You’d think Satan would be familiar with Bible prophecy.

Yes, you’re right; you can’t blame the method of avoiding badness if people don’t elect to change it. OTOH, we can at least partially blame that which set up the damnation/illnesses in the first place.

I’m surprised Satan would be made to appear so bumbling. An idiotic Satan seems less of a threat.

Why is someone wearing a bandana with a feather (ala generic Indian) behind the fat lady missing her soaps at the funeral? Pastor Weber was popular across all cultural and stereotypical lines apparently.

Or the US isn’t mentioned in scripture because there was no US when it was written and the people who think it’s there are delusional. Or stupid. Or both.

Oh, I don’t know. The rather overt Jewishness of Satan is pretty good.

Other random observations on the first tract:

Chick violates a compositional rule, “crossing the center line,” when cutting back and forth between the demons in panels three and four, and seven and eight. Makes it hard to keep track of who’s talking.

Down further, the little possumy lookin’ critter dispatched by Satan to appoint somebody to observe the graveyards… is it just me, or does it look a lot like the stamp-collecting Trollusk?

And finally, the helper demon in the very last panel is obviously a Beatles fan.

Re the second one:

I didn’t know Cheech Marin was present at the Sermon on the Mount.

I also didn’t know that when we stand for Judgment we will be required to wear a Speedo.

And generally, despite this whole “love of Jesus” thing, these tracts are awfully overstuffed with some angry, angry people on both sides.

Yes, except for the way they’re completely different.

The people who make a vaccine didn’t create the disease and have no control over the disease. God, on the other hand, made the rule that people who don’t worship him get sent to eternal damnation. If, as so many Christians claim is true, God really doesn’t want anybody to go to Hell, then all he has to do is stop sending them there. The reason those people are “unforgiven” is because God won’t forgive them.

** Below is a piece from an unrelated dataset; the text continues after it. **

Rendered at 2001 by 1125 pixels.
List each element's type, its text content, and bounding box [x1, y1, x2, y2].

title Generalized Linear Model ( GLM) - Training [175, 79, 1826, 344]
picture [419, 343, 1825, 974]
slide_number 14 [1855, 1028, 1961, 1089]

Anybody else notice how some Christians end up sounding like abused spouses? “God doesn’t want to hit me. It’s my fault. I do something wrong and he has to hit me. God really does love me.”

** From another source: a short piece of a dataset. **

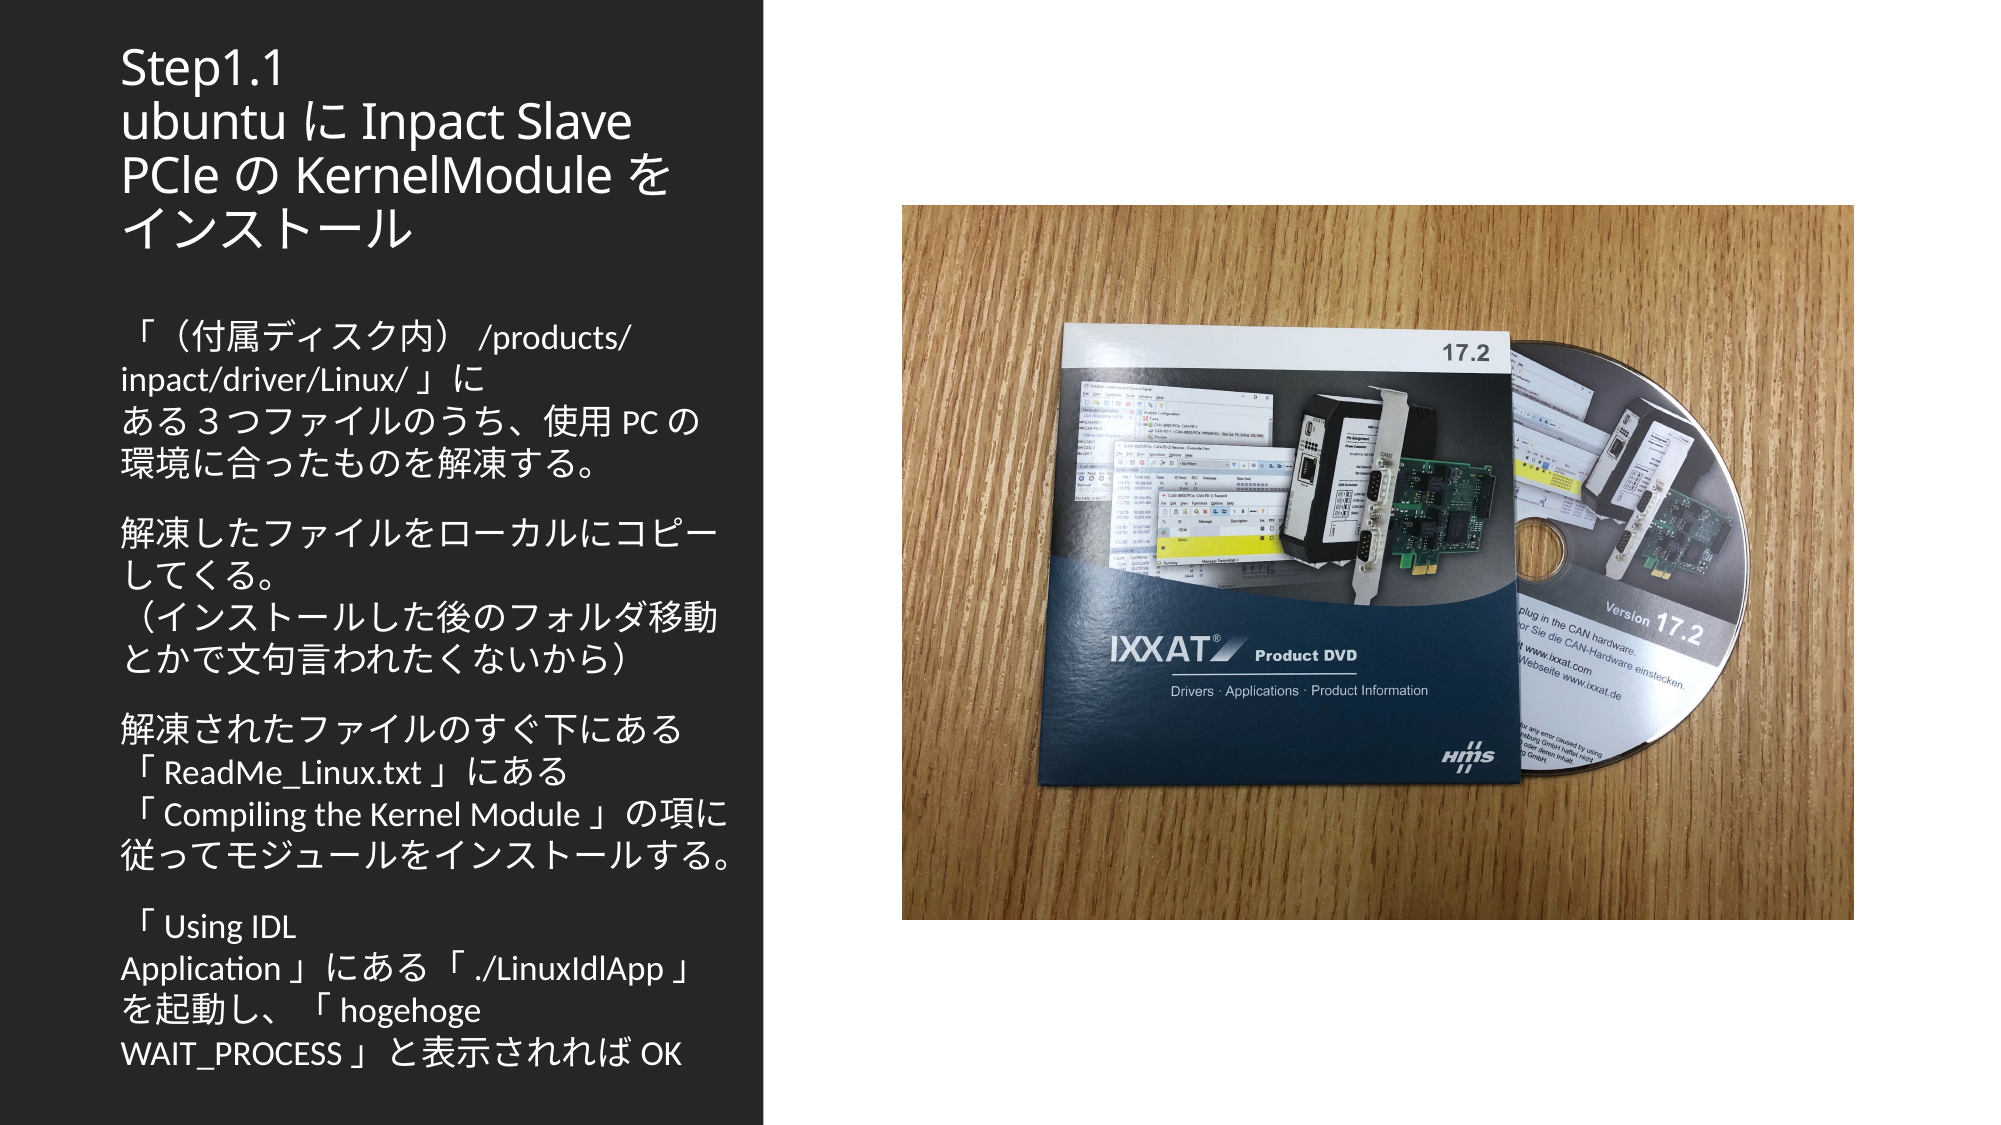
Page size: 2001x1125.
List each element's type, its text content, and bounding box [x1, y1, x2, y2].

list 「（付属ディスク内）/products/inpact/driver/Linux/」に ある３つファイルのうち、使用PCの環境に合ったものを解凍する。 解凍したファイルをローカルにコピーしてくる。 （インストールした後のフォルダ移動とかで文句言われたくないから） 解凍されたファイルのすぐ下にある「ReadMe_Linux.txt」にある 「Compiling the Kernel Module」の項に従ってモジュールをインストールする。 「Using IDL Application」にある「./LinuxIdlApp」を起動し、「hogehoge WAIT_PROCESS」と表示されればOK [105, 307, 747, 1091]
picture [901, 205, 1855, 920]
title Step1.1 ubuntuにInpact Slave PCleのKernelModuleをインストール [105, 80, 714, 266]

And here I was wondering if there had been any new Chick tracts lately.

Where Did They Go?
So Satan has nothing to do but taunt one old preacher after his death? Oh, wait, he also has to go to the End Times meeting at the church. Looks like being the Prince of Darkness isn’t too demanding of a job.

The flying possum squirrelly creature is great. He’s more competent than Satan!

Unforgiven
Who did the art for this tract? He’s too good for Chick tracts.

I wonder what the neighbor’s thinking in the third-to-last page. “Damn, people, can I make replicas of the St. Louis Arch in peace?”

It was nice of God to give Lamont/Muhammad a butterfly to cover his groin.